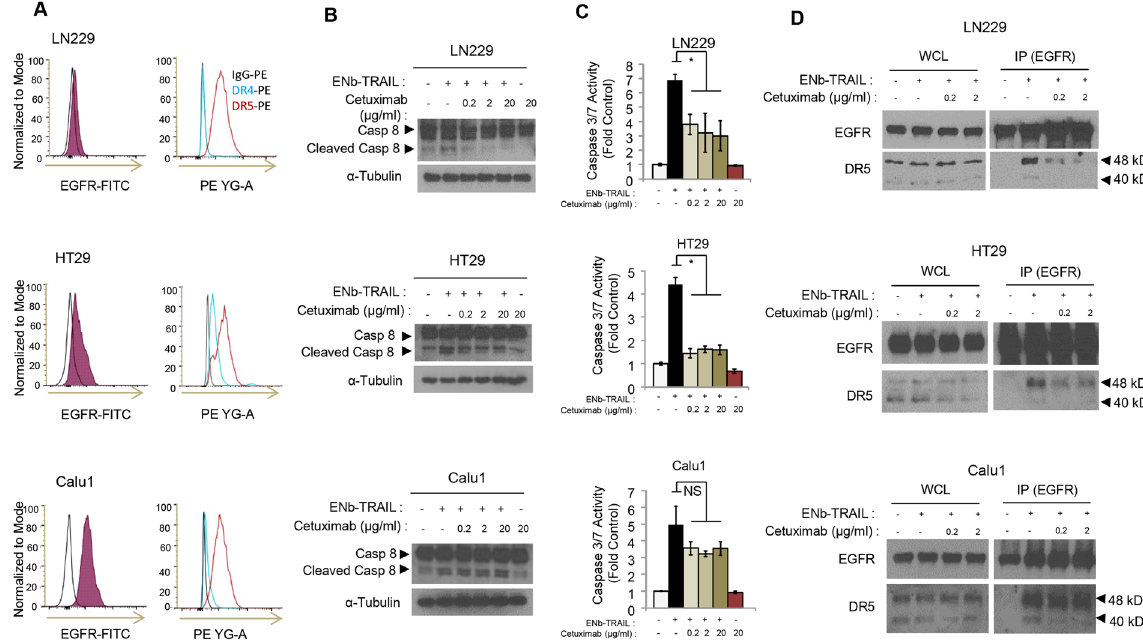
Figure 2. ENb-binding to EGFR is critical for ENb-TRAIL activation of apoptosis. ( A ) Differential cell membrane EGFR, DR4, and DR5 expression levels in LN229, HT29 and Calu1 cells measured by Flow Cytometry. Left panel: cell membrane EGFR expression. Right panel: cell membrane DR4 and DR5 expression. ( B–C ) Cells were pretreated with Cetuximab for 30 min and then treated with ENb-TRAIL for 8 h and apoptosis markers were analyzed by Western blotting ( B ) and caspase 3/7 assay ( C ). * P < 0.05 determined by unpaired t test. Error bars indicate SD. ( D ) Co-immunoprecipitation and Western blot analysis showing EGFR and DR5 complex formation in the presence of ENb-TRAIL and the attenuation of complex by Cetuximab. Western blots were cropped to show specific bands only. For uncropped blots see Fig.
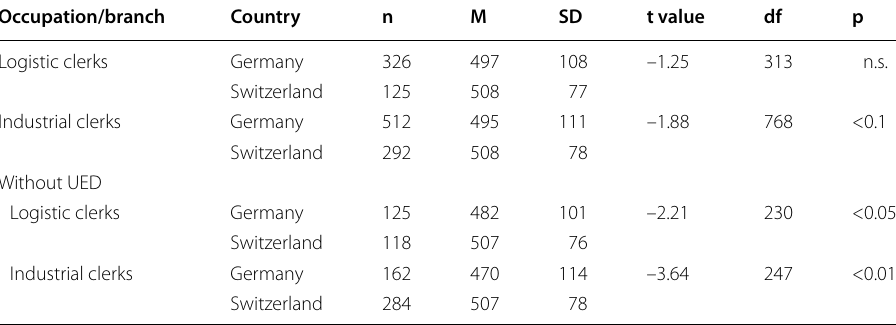
UED University entrance degree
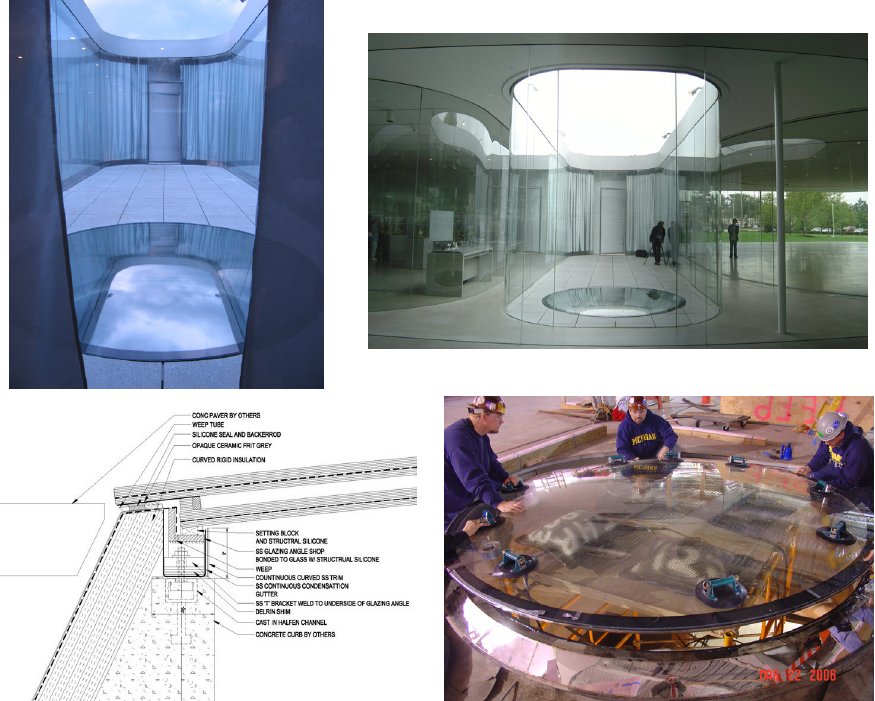
Figure 12a, b, c, d: Oculus Skylight, Context View, Section Detail, Installation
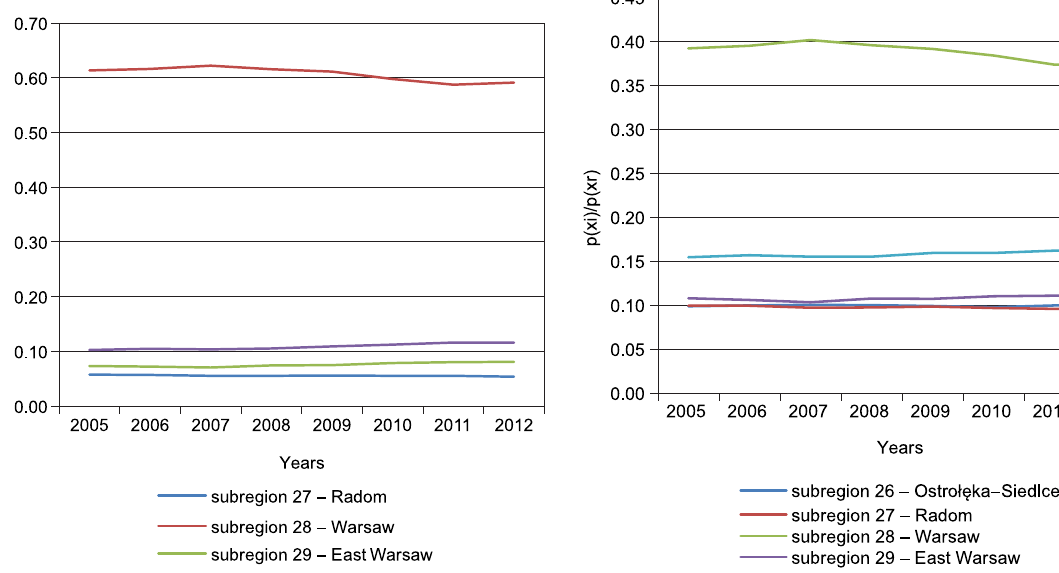
Fig. 5. Internal differences in Mazovia on the basis of the probability of per capita income in the years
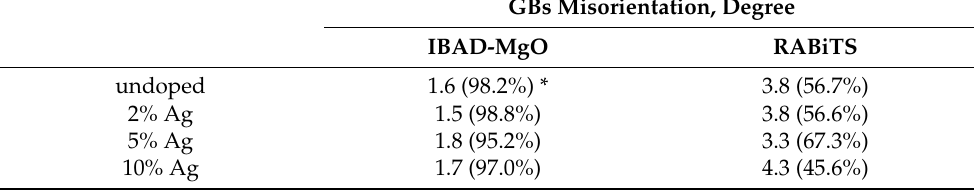
Table 1. Mean values for the grain boundaries’ misorientation distribution determined from EBSD measurements for undoped and Ag − doped YBCO films grown on RABiTS and IBAD − MgO- based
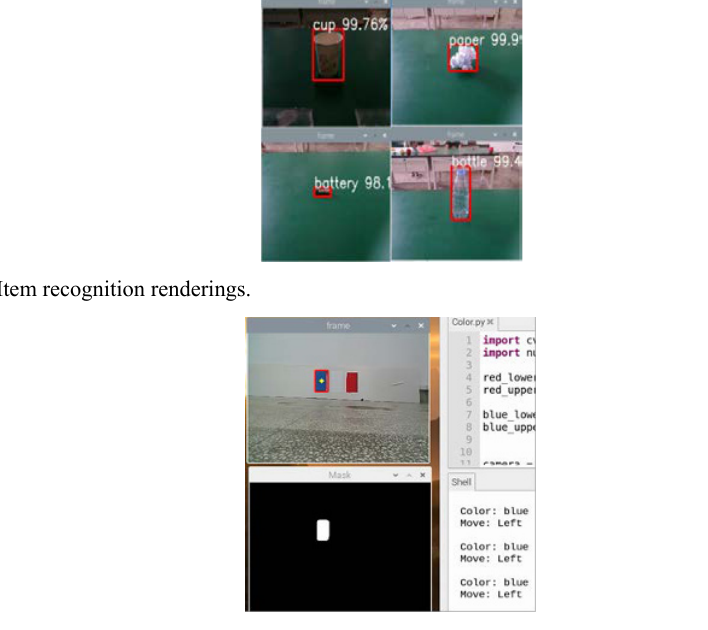
Fig.10. Color navigation interface. Table 2. Item recognition average accuracy and sorting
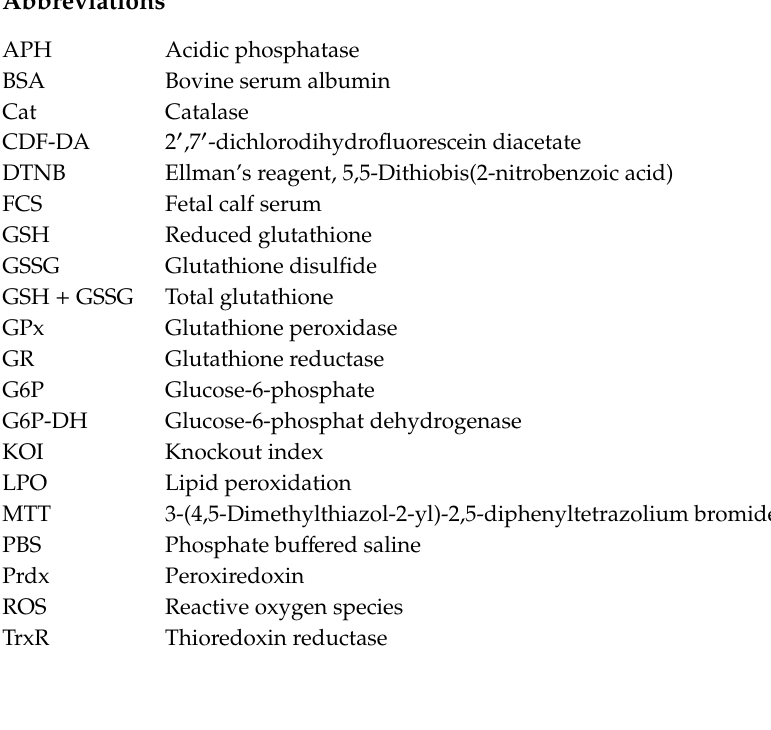
Figure S1: Position of the frameshift mutation within the GPx1 gene, Figure S2: Sequencing result of clone, mapped on NM_000581, Figure S3: Representative western blot of human GPx1 in various cell lines; corresponding signals in HAP-1 and KO.HAP-1.GPx1 cells are tagged. Positive GPx1 control was done with bovine GPx, Figure S4: Representative dot plots from flow cytometric analysis of the Annexin V-FITC / PI Assay in untreated HAP-1 and KO.HAP-1.GPx1 cells determining background apoptosis, Figure S5: Representative western blot of human GPx4 in HAP-1 and KO.HAP-1.GPx1 cells, Figure S6: Representative western blot of human catalase in various cell lines; corresponding signals in HAP-1 and KO.HAP-1.GPx1 are tagged, Figure S7: Representative western blot of Prx1 and Prx2 in HAP-1 and KO.HAP-1.GPx1 cells, Figure S8: Representative western blot of human Trx1 in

### Task details
Every line above with the string "cells" in it needs to be copied.

### Answer box
Figure 2. ENb-binding to EGFR is critical for ENb-TRAIL activation of apoptosis. ( A ) Differential cell membrane EGFR, DR4, and DR5 expression levels in LN229, HT29 and Calu1 cells measured by Flow Cytometry. Left panel: cell membrane EGFR expression. Right panel: cell membrane DR4 and DR5 expression. ( B–C ) Cells were pretreated with Cetuximab for 30 min and then treated with ENb-TRAIL for 8 h and apoptosis markers were analyzed by Western blotting ( B ) and caspase 3/7 assay ( C ). * P < 0.05 determined by unpaired t test. Error bars indicate SD. ( D ) Co-immunoprecipitation and Western blot analysis showing EGFR and DR5 complex formation in the presence of ENb-TRAIL and the attenuation of complex by Cetuximab. Western blots were cropped to show specific bands only. For uncropped blots see Fig.
Figure S1: Position of the frameshift mutation within the GPx1 gene, Figure S2: Sequencing result of clone, mapped on NM_000581, Figure S3: Representative western blot of human GPx1 in various cell lines; corresponding signals in HAP-1 and KO.HAP-1.GPx1 cells are tagged. Positive GPx1 control was done with bovine GPx, Figure S4: Representative dot plots from flow cytometric analysis of the Annexin V-FITC / PI Assay in untreated HAP-1 and KO.HAP-1.GPx1 cells determining background apoptosis, Figure S5: Representative western blot of human GPx4 in HAP-1 and KO.HAP-1.GPx1 cells, Figure S6: Representative western blot of human catalase in various cell lines; corresponding signals in HAP-1 and KO.HAP-1.GPx1 are tagged, Figure S7: Representative western blot of Prx1 and Prx2 in HAP-1 and KO.HAP-1.GPx1 cells, Figure S8: Representative western blot of human Trx1 in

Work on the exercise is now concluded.